Daily Market Wire 10 July 2018
Lower for grains and oilseeds.
- CBOT wheat down 7.25c to 508c,
- Kansas wheat down 7c to 506c,
- Corn down 6.25c to 354c,
- Soybeans down 21.75c to 855.75c,
- Winnipeg canola down C$4.89 to $506.30,
- Matif canola down €3.5 to €358.25,
- Dow Jones up 320.11 to 24776.59,
- Crude oil up US$0.17 to $74.02 per barrel,
- AUD up to 0.746c,
- CAD up to 1.311c (AUDCAD 0.978),
- EUR up to 1.174c (AUDEUR 0.634).
Wheat finished in the red after three days of price strength, following weakness in corn and beans. Implied volatility in September Soft Red Winter wheat went out at 29.625 per cent. CBOT wheat has a gap 15 cents below current levels, which it looks tempted to fill, though it’s hard to see aggressive selling in wheat ahead of USDA’s release Thursday of the July World Agricultural Supply and Demand Estimates report. EU wheat values were down €1.5 with an improved forecast in the Ukraine and Poland adding some pressure, though it’s probably too late for rainfall to have a significant impact on crop development. In Russia, some early harvest results are suggesting 20pc yield declines, though there is still plenty of uncertainty remaining. Black Sea fob markets remain well bid with limited selling.
Corn conditions came in at 75pc good to excellent, down from 76pc last week. Forecast warm conditions for parts of the corn belt have drifted west, which has left most production regions with moderate temperatures and excellent subsoil moisture. Export inspections came in at a strong 1.44 million tonnes (Mt). Commitment of Traders (COT) report data for corn showed an increase in the short position from 8000 to 35,800 contracts.
Beans gave back half of Friday’s gains as the political boxing event continues. China has reduced bean import taxes on five Asian countries in an effort to avoid needing US supplies, which will be a difficult strategy for it to acheive. Bean conditions came in at 71pc good to excellent, unchanged on last week. Soymeal was down $8.20 per tonne, while soy oil was down 16 points. The COT report had the bean short increase to 77,800 contracts from 75,500 contracts.
Canola followed beans lower, giving up most of Friday’s gains in a session that saw a lot of uncertainty with regards to price action.
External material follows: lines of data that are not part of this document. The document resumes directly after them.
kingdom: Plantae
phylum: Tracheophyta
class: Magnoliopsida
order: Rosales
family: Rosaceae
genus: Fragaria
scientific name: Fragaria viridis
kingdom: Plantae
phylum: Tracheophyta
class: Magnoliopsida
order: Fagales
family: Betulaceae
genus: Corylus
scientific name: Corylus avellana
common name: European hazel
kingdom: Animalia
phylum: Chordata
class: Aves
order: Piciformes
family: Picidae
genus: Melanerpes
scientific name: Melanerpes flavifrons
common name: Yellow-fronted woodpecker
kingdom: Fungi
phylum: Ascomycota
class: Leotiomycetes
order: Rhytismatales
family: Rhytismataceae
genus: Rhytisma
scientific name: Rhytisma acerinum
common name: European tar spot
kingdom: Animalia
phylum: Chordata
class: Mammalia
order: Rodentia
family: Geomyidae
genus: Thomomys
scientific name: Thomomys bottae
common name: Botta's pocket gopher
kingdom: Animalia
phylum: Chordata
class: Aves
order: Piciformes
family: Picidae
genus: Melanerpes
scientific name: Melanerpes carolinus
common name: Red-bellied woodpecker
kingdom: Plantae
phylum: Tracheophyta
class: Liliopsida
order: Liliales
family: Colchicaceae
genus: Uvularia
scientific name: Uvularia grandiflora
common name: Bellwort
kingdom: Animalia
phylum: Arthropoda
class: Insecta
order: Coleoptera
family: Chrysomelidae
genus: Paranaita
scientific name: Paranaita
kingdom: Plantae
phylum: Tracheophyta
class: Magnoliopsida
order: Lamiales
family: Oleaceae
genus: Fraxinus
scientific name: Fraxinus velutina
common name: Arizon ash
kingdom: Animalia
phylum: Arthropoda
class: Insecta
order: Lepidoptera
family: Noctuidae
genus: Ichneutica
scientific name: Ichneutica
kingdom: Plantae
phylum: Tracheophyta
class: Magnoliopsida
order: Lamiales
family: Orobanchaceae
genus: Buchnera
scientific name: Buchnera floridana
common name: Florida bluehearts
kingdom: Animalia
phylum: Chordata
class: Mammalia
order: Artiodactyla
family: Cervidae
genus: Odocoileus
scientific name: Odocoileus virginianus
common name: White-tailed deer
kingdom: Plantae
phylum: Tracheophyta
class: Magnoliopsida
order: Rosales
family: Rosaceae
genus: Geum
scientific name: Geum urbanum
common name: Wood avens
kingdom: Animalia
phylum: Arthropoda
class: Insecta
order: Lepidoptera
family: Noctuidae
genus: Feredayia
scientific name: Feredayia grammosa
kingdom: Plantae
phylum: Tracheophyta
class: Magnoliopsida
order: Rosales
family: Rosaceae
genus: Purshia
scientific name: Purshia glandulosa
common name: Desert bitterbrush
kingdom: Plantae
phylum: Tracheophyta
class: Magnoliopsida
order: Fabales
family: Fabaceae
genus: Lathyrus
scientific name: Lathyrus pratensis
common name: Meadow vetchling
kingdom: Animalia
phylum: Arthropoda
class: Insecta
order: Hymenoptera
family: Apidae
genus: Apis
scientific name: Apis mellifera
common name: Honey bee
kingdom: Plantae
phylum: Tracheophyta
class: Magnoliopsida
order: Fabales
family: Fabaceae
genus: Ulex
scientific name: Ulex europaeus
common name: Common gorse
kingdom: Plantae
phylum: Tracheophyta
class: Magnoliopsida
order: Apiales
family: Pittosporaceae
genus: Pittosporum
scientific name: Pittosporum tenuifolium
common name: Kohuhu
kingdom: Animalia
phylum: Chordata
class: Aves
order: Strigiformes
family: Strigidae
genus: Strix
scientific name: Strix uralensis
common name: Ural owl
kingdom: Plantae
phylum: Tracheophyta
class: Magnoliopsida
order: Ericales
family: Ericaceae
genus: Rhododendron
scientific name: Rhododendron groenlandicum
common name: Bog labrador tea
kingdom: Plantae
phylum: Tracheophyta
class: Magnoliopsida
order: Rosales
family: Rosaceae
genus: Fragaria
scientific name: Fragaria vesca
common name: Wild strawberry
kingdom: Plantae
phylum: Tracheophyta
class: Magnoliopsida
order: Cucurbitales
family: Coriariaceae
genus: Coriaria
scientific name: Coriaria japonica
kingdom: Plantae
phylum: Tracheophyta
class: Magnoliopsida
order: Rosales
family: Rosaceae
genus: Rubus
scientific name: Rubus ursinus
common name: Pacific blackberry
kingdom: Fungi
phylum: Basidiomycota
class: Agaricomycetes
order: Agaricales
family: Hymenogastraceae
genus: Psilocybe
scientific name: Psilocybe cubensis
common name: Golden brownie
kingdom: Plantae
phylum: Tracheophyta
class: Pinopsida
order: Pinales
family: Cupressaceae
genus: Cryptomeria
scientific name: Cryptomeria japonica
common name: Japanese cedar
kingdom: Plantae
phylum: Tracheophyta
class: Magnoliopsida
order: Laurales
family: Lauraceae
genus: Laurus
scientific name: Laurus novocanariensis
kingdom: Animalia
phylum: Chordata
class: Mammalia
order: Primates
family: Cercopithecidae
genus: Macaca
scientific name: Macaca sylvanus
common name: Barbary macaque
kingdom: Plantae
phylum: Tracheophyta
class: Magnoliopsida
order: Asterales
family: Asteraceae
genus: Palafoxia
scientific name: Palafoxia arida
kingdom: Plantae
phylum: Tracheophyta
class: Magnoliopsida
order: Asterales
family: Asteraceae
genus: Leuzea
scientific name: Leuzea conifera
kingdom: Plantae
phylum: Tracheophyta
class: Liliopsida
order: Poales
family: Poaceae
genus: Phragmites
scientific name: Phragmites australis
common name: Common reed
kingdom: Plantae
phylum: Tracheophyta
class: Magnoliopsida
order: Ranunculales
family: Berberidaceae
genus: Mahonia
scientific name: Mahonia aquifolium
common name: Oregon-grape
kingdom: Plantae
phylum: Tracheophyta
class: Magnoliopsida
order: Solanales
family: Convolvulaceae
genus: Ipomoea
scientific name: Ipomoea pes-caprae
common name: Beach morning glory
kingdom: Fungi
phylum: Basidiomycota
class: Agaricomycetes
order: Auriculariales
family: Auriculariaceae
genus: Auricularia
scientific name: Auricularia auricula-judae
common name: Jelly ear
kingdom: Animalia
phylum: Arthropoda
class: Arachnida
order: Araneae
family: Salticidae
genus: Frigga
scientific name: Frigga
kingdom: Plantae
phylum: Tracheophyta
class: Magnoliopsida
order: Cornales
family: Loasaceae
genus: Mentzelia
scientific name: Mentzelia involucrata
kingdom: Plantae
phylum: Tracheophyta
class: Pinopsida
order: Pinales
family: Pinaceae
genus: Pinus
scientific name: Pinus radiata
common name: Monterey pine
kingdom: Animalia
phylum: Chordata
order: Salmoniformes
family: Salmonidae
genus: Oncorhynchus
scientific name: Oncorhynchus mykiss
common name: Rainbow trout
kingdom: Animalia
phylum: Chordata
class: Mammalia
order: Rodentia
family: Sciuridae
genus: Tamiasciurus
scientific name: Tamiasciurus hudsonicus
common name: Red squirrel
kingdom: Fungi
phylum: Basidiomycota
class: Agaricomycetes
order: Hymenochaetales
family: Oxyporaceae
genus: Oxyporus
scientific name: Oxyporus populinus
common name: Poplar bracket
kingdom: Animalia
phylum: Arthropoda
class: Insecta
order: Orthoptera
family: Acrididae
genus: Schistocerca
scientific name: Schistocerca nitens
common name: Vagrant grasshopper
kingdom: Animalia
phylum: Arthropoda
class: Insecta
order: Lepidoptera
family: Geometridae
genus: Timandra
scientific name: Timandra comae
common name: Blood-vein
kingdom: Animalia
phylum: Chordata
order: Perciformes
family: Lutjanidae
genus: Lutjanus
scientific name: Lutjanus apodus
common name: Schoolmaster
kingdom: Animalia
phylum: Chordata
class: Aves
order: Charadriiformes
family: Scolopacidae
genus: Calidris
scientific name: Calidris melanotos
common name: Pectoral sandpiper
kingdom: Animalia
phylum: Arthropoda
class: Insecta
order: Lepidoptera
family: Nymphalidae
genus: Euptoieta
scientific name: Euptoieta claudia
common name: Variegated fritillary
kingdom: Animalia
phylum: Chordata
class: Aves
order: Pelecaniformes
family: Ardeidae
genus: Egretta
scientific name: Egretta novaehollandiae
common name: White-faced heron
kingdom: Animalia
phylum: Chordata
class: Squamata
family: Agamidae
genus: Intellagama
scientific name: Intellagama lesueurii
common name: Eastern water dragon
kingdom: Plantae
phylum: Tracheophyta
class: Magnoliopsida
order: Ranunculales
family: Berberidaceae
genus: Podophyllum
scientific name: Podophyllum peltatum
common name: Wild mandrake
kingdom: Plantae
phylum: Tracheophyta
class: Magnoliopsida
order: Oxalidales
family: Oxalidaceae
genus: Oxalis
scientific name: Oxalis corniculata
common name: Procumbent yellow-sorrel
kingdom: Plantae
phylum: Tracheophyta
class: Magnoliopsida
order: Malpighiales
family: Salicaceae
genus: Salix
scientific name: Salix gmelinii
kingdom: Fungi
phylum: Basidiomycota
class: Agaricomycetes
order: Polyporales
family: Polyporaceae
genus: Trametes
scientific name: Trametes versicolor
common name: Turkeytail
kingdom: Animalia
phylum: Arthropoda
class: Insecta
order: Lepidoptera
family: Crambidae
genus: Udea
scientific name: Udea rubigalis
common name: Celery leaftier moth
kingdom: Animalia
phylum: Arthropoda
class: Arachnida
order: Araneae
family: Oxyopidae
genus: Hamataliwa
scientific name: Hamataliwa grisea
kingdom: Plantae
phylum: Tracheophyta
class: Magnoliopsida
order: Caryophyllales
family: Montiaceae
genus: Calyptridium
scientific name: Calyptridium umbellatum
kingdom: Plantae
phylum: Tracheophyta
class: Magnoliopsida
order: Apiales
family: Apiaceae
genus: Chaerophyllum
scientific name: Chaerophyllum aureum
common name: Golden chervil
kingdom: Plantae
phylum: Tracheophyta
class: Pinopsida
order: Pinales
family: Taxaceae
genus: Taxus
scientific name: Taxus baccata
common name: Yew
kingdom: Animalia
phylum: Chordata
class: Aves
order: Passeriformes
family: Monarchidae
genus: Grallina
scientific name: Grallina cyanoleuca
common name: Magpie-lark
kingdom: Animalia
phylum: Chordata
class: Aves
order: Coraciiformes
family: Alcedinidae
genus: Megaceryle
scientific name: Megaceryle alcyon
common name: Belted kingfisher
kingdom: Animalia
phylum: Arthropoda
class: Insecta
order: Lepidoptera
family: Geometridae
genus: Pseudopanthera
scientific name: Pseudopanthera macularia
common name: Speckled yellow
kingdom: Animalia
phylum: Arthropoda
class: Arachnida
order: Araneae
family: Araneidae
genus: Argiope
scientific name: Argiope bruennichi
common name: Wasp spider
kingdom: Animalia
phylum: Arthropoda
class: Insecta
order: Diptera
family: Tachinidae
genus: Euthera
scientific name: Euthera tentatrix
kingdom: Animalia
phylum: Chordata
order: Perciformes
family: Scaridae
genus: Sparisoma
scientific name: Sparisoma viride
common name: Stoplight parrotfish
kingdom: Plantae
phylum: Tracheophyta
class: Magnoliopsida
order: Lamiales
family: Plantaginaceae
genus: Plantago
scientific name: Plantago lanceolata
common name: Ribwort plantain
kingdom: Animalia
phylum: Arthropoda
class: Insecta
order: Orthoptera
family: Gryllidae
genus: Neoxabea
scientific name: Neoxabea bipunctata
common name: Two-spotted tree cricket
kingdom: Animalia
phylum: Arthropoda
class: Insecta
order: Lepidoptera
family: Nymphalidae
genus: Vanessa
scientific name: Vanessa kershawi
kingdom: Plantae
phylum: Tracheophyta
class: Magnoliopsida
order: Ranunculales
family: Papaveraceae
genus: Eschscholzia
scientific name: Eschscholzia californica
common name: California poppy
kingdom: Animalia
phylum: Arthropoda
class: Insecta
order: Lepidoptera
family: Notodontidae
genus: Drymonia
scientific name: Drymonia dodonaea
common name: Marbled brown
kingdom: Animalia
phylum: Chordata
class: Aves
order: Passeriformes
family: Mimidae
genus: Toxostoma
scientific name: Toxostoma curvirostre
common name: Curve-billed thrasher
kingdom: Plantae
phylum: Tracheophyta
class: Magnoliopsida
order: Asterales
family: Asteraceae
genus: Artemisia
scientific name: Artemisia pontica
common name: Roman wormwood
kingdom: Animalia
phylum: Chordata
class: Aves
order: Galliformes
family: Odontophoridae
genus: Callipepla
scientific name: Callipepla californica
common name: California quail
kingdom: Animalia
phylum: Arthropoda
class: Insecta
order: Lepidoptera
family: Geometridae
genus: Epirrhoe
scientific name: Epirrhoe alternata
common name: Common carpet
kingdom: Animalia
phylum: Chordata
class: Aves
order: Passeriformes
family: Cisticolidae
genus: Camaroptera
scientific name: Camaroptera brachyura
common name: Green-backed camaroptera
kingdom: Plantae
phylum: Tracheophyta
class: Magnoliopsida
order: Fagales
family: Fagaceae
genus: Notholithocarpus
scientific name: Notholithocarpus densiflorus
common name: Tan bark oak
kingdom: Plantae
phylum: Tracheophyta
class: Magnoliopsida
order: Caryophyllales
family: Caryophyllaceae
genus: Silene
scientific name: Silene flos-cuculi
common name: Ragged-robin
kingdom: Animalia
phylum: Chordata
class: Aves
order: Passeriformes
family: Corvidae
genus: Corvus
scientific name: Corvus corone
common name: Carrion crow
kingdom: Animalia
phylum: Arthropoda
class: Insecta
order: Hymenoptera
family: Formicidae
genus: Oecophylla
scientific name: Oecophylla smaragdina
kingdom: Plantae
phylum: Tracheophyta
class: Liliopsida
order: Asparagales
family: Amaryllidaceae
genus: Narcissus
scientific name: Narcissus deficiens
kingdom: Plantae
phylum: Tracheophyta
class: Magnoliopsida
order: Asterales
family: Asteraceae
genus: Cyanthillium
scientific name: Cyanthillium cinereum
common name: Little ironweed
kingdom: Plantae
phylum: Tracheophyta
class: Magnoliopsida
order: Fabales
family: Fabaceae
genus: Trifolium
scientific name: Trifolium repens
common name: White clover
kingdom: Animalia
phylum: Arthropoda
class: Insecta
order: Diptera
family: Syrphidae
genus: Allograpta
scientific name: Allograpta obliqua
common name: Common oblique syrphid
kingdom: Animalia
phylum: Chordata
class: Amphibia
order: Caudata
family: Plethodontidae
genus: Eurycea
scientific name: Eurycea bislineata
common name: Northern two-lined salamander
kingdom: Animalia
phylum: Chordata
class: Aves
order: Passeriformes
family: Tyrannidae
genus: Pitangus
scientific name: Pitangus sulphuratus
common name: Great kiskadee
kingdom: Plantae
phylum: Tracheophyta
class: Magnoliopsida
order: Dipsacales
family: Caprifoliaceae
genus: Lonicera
Australian markets got off to a slow start yesterday, with east coast prices slightly higher thanks to a disappointing moisture forecast and increasing export potential in South and Western Australia. The Saudi Arabian barley revealed values below expectations as one counter-party, Holbud, took out 65pc of the 1.74Mt demand. This company loves to short this tender to take out the demand and use its ships, but the balance sheet is becoming less forgiving in barley, and they are playing a very dangerous game. Aside from 10-15 millimetres in southwest Victoria, the eight-day forecast continues to show limited moisture. Crop conditions in NSW are getting worse by the day, and the longer the eight-day forecast stays dry, the larger the volume of South and Western Australia grain that will be required.